(Stored records)
┌────────
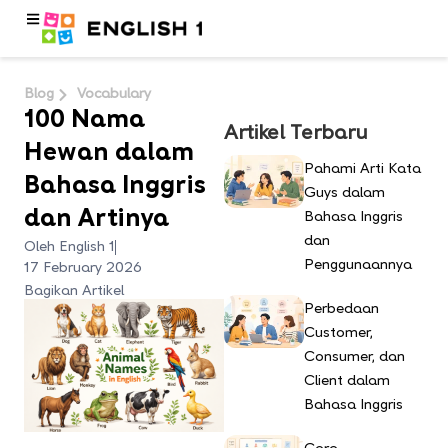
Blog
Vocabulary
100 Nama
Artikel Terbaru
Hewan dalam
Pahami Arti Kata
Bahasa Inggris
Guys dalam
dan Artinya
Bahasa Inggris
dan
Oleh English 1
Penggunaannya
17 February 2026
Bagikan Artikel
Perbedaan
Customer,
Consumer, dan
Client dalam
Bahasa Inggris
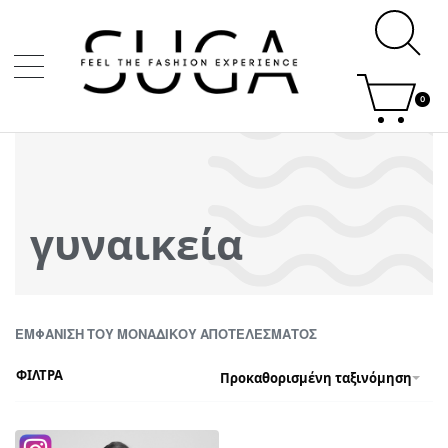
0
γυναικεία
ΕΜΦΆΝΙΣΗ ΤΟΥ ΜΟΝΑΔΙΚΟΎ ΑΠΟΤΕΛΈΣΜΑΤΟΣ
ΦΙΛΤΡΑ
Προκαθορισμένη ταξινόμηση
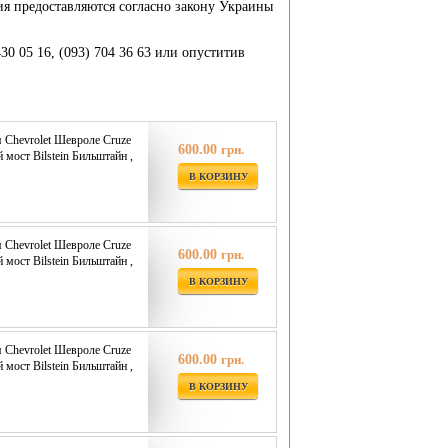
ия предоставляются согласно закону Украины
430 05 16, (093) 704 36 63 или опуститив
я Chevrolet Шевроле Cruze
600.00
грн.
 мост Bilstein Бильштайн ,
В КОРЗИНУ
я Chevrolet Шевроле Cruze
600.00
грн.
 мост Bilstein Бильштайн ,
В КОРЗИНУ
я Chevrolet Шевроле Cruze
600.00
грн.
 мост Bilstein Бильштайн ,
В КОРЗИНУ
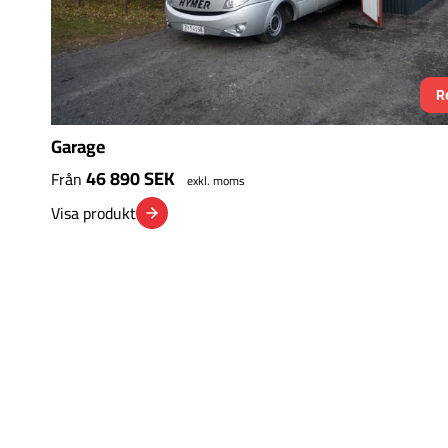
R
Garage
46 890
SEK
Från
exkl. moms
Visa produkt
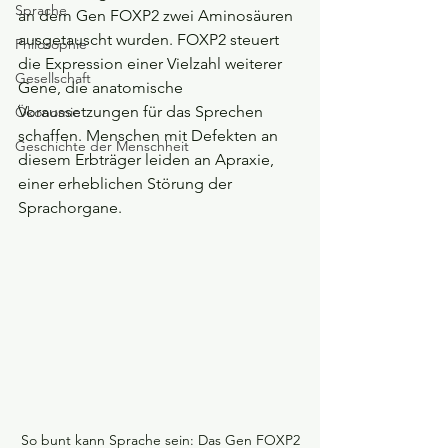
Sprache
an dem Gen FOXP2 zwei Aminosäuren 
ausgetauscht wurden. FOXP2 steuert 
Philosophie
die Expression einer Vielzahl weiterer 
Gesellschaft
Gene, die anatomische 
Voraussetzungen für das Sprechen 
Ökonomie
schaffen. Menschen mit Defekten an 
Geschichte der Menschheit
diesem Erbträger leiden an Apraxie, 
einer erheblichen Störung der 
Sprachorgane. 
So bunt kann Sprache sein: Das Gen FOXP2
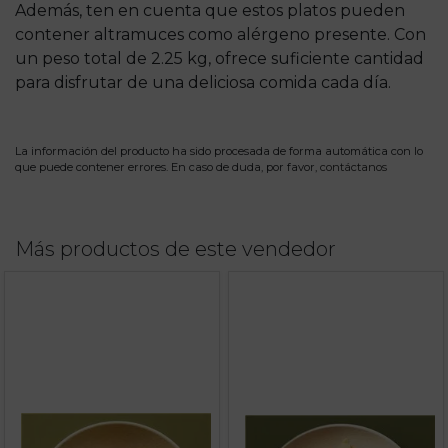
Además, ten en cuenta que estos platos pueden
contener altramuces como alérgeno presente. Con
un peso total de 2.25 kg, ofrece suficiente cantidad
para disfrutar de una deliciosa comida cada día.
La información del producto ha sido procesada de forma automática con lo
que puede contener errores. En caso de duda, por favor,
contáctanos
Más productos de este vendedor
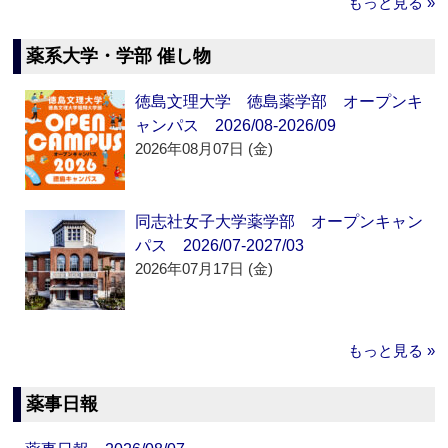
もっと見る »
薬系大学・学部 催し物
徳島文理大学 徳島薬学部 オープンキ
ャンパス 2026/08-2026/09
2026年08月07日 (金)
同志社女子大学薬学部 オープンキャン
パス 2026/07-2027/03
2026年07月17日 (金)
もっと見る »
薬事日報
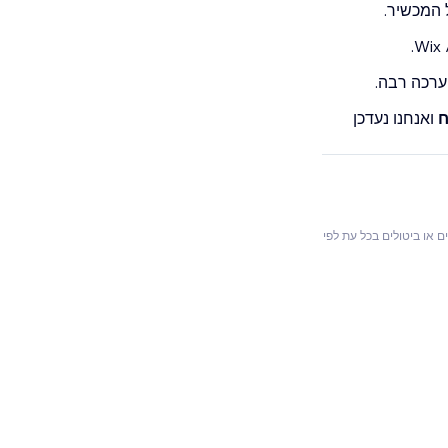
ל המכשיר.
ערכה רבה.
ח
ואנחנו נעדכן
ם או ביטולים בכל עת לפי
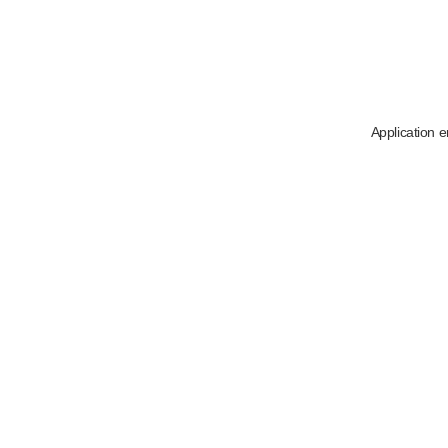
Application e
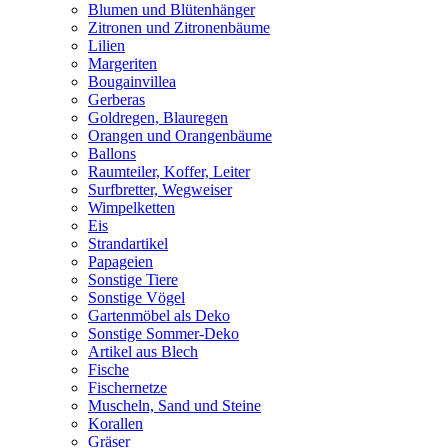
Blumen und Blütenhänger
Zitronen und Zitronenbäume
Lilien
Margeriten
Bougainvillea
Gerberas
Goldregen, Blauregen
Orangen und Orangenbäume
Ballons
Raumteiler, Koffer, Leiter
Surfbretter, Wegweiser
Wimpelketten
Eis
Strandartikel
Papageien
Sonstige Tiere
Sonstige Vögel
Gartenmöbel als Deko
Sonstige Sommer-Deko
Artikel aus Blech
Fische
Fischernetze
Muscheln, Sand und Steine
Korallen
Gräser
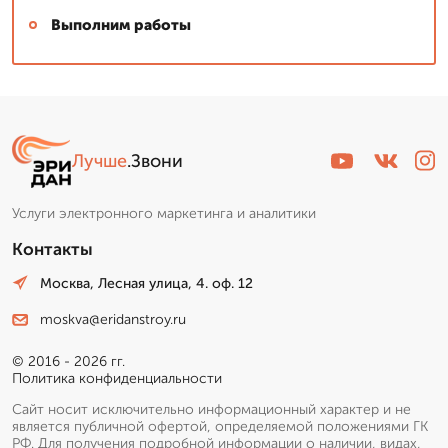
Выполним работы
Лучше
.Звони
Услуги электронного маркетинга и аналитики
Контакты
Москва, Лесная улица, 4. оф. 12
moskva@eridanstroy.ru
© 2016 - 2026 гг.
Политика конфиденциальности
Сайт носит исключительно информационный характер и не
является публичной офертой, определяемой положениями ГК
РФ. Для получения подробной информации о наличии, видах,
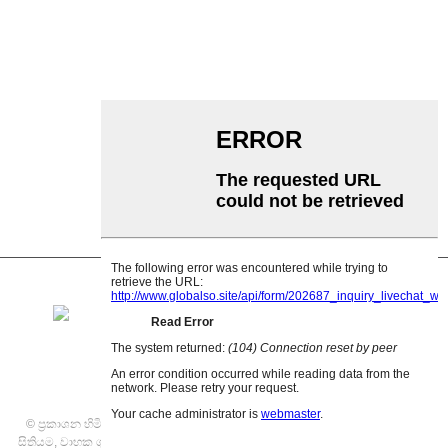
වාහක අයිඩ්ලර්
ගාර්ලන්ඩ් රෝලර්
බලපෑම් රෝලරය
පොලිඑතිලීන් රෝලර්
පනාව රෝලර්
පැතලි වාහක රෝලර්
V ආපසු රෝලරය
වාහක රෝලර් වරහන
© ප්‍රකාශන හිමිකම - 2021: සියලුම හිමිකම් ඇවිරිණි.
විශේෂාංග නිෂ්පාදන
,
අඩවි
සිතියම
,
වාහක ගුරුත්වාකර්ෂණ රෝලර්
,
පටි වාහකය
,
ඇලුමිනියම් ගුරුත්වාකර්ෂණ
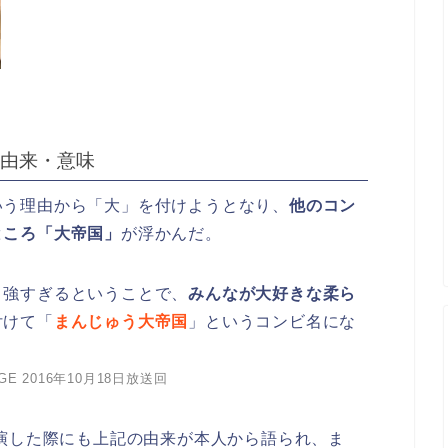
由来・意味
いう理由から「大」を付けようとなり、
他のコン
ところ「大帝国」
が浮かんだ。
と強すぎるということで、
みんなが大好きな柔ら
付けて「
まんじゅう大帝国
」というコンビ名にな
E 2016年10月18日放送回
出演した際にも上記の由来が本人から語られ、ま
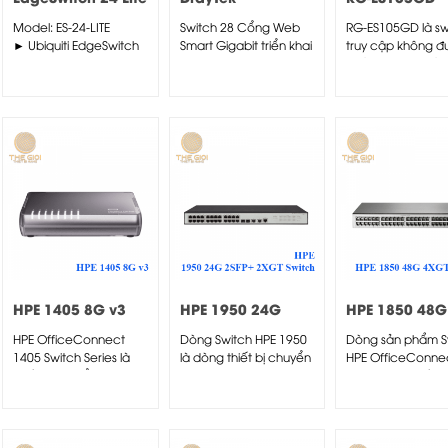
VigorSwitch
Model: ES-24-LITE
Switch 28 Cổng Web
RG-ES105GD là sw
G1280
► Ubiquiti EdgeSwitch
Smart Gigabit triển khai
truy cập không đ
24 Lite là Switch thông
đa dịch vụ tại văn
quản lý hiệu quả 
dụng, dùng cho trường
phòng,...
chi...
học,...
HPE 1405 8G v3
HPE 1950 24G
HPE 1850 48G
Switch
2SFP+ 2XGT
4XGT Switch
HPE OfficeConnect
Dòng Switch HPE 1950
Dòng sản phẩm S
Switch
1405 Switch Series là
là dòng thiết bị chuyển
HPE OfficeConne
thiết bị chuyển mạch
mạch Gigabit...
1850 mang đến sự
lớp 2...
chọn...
└────────
### Work task
Set down every record above exactly as it stands, but skip the pictures.

### Completed exercise
Blog
Vocabulary
100 Nama
Artikel Terbaru
Hewan dalam
Pahami Arti Kata
Bahasa Inggris
Guys dalam
dan Artinya
Bahasa Inggris
dan
Oleh English 1
Penggunaannya
17 February 2026
Bagikan Artikel
Perbedaan
Customer,
Consumer, dan
Client dalam
Bahasa Inggris
0
γυναικεία
ΕΜΦΆΝΙΣΗ ΤΟΥ ΜΟΝΑΔΙΚΟΎ ΑΠΟΤΕΛΈΣΜΑΤΟΣ
ΦΙΛΤΡΑ
Προκαθορισμένη ταξινόμηση
ия предоставляются согласно закону Украины
430 05 16, (093) 704 36 63 или опуститив
я Chevrolet Шевроле Cruze
600.00
грн.
 мост Bilstein Бильштайн ,
В КОРЗИНУ
я Chevrolet Шевроле Cruze
600.00
грн.
 мост Bilstein Бильштайн ,
В КОРЗИНУ
я Chevrolet Шевроле Cruze
600.00
грн.
 мост Bilstein Бильштайн ,
В КОРЗИНУ
R
Garage
46 890
SEK
Från
exkl. moms
Visa produkt
Sprache
an dem Gen FOXP2 zwei Aminosäuren 
ausgetauscht wurden. FOXP2 steuert 
Philosophie
die Expression einer Vielzahl weiterer 
Gesellschaft
Gene, die anatomische 
Voraussetzungen für das Sprechen 
Ökonomie
schaffen. Menschen mit Defekten an 
Geschichte der Menschheit
diesem Erbträger leiden an Apraxie, 
einer erheblichen Störung der 
Sprachorgane. 
So bunt kann Sprache sein: Das Gen FOXP2
Además, ten en cuenta que estos platos pueden
contener altramuces como alérgeno presente. Con
un peso total de 2.25 kg, ofrece suficiente cantidad
para disfrutar de una deliciosa comida cada día.
La información del producto ha sido procesada de forma automática con lo
que puede contener errores. En caso de duda, por favor,
contáctanos
Más productos de este vendedor
もっと見る »
薬系大学・学部 催し物
徳島文理大学 徳島薬学部 オープンキ
ャンパス 2026/08-2026/09
2026年08月07日 (金)
同志社女子大学薬学部 オープンキャン
パス 2026/07-2027/03
2026年07月17日 (金)
もっと見る »
薬事日報
ל המכשיר.
ערכה רבה.
ח
ואנחנו נעדכן
ם או ביטולים בכל עת לפי
Application e
Blumen und Blütenhänger
Zitronen und Zitronenbäume
Lilien
Margeriten
Bougainvillea
Gerberas
Goldregen, Blauregen
Orangen und Orangenbäume
Ballons
Raumteiler, Koffer, Leiter
Surfbretter, Wegweiser
Wimpelketten
Eis
Strandartikel
Papageien
Sonstige Tiere
Sonstige Vögel
Gartenmöbel als Deko
Sonstige Sommer-Deko
Artikel aus Blech
Fische
Fischernetze
Muscheln, Sand und Steine
Korallen
Gräser
Выполним работы
Лучше
.Звони
Услуги электронного маркетинга и аналитики
Контакты
Москва, Лесная улица, 4. оф. 12
moskva@eridanstroy.ru
© 2016 - 2026 гг.
Политика конфиденциальности
Сайт носит исключительно информационный характер и не
является публичной офертой, определяемой положениями ГК
РФ. Для получения подробной информации о наличии, видах,
වාහක අයිඩ්ලර්
ගාර්ලන්ඩ් රෝලර්
බලපෑම් රෝලරය
පොලිඑතිලීන් රෝලර්
පනාව රෝලර්
පැතලි වාහක රෝලර්
V ආපසු රෝලරය
වාහක රෝලර් වරහන
© ප්‍රකාශන හිමිකම - 2021: සියලුම හිමිකම් ඇවිරිණි.
විශේෂාංග නිෂ්පාදන
,
අඩවි
සිතියම
,
වාහක ගුරුත්වාකර්ෂණ රෝලර්
,
පටි වාහකය
,
ඇලුමිනියම් ගුරුත්වාකර්ෂණ
由来・意味
いう理由から「大」を付けようとなり、
他のコン
ところ「大帝国」
が浮かんだ。
と強すぎるということで、
みんなが大好きな柔ら
付けて「
まんじゅう大帝国
」というコンビ名にな
E 2016年10月18日放送回
出演した際にも上記の由来が本人から語られ、ま
VigorSwitch
Model: ES-24-LITE
Switch 28 Cổng Web
RG-ES105GD là sw
G1280
► Ubiquiti EdgeSwitch
Smart Gigabit triển khai
truy cập không đ
24 Lite là Switch thông
đa dịch vụ tại văn
quản lý hiệu quả 
dụng, dùng cho trường
phòng,...
chi...
học,...
HPE 1405 8G v3
HPE 1950 24G
HPE 1850 48G
Switch
2SFP+ 2XGT
4XGT Switch
HPE OfficeConnect
Dòng Switch HPE 1950
Dòng sản phẩm S
Switch
1405 Switch Series là
là dòng thiết bị chuyển
HPE OfficeConne
thiết bị chuyển mạch
mạch Gigabit...
1850 mang đến sự
lớp 2...
chọn...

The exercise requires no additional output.